[Collected data]
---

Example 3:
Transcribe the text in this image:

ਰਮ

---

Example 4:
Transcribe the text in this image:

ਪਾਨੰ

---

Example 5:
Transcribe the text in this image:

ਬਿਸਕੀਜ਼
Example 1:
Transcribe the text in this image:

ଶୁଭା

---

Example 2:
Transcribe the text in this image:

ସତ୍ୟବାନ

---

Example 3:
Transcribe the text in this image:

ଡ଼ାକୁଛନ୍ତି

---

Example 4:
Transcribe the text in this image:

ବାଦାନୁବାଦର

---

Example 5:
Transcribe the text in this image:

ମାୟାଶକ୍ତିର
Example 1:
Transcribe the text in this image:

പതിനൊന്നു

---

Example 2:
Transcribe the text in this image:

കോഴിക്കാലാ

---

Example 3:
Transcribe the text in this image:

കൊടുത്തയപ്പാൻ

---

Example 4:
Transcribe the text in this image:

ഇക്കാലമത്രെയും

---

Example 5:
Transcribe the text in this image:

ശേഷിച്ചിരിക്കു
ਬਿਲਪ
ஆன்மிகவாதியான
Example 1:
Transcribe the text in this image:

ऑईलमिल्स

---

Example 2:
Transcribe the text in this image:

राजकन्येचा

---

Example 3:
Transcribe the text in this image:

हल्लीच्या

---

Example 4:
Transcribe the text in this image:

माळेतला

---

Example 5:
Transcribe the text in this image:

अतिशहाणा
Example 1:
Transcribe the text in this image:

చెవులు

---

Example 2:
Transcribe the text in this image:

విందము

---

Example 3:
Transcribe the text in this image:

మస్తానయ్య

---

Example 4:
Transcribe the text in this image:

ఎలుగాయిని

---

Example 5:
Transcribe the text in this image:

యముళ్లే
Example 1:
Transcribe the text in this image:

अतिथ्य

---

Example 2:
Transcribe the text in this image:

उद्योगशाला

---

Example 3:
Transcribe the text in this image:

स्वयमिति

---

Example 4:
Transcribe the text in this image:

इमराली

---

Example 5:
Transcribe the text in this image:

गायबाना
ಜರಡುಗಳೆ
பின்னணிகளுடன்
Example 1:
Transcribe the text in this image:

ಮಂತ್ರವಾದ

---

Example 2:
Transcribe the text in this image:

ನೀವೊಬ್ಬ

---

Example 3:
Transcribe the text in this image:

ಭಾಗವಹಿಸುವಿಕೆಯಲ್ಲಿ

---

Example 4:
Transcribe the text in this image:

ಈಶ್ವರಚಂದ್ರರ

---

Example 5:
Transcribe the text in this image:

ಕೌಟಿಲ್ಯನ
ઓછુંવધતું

Task to carry out. Output every line above without altering anything.

Exercise output.
---

Example 3:
Transcribe the text in this image:

ਰਮ

---

Example 4:
Transcribe the text in this image:

ਪਾਨੰ

---

Example 5:
Transcribe the text in this image:

ਬਿਸਕੀਜ਼
Example 1:
Transcribe the text in this image:

ଶୁଭା

---

Example 2:
Transcribe the text in this image:

ସତ୍ୟବାନ

---

Example 3:
Transcribe the text in this image:

ଡ଼ାକୁଛନ୍ତି

---

Example 4:
Transcribe the text in this image:

ବାଦାନୁବାଦର

---

Example 5:
Transcribe the text in this image:

ମାୟାଶକ୍ତିର
Example 1:
Transcribe the text in this image:

പതിനൊന്നു

---

Example 2:
Transcribe the text in this image:

കോഴിക്കാലാ

---

Example 3:
Transcribe the text in this image:

കൊടുത്തയപ്പാൻ

---

Example 4:
Transcribe the text in this image:

ഇക്കാലമത്രെയും

---

Example 5:
Transcribe the text in this image:

ശേഷിച്ചിരിക്കു
ਬਿਲਪ
ஆன்மிகவாதியான
Example 1:
Transcribe the text in this image:

ऑईलमिल्स

---

Example 2:
Transcribe the text in this image:

राजकन्येचा

---

Example 3:
Transcribe the text in this image:

हल्लीच्या

---

Example 4:
Transcribe the text in this image:

माळेतला

---

Example 5:
Transcribe the text in this image:

अतिशहाणा
Example 1:
Transcribe the text in this image:

చెవులు

---

Example 2:
Transcribe the text in this image:

విందము

---

Example 3:
Transcribe the text in this image:

మస్తానయ్య

---

Example 4:
Transcribe the text in this image:

ఎలుగాయిని

---

Example 5:
Transcribe the text in this image:

యముళ్లే
Example 1:
Transcribe the text in this image:

अतिथ्य

---

Example 2:
Transcribe the text in this image:

उद्योगशाला

---

Example 3:
Transcribe the text in this image:

स्वयमिति

---

Example 4:
Transcribe the text in this image:

इमराली

---

Example 5:
Transcribe the text in this image:

गायबाना
ಜರಡುಗಳೆ
பின்னணிகளுடன்
Example 1:
Transcribe the text in this image:

ಮಂತ್ರವಾದ

---

Example 2:
Transcribe the text in this image:

ನೀವೊಬ್ಬ

---

Example 3:
Transcribe the text in this image:

ಭಾಗವಹಿಸುವಿಕೆಯಲ್ಲಿ

---

Example 4:
Transcribe the text in this image:

ಈಶ್ವರಚಂದ್ರರ

---

Example 5:
Transcribe the text in this image:

ಕೌಟಿಲ್ಯನ
ઓછુંવધતું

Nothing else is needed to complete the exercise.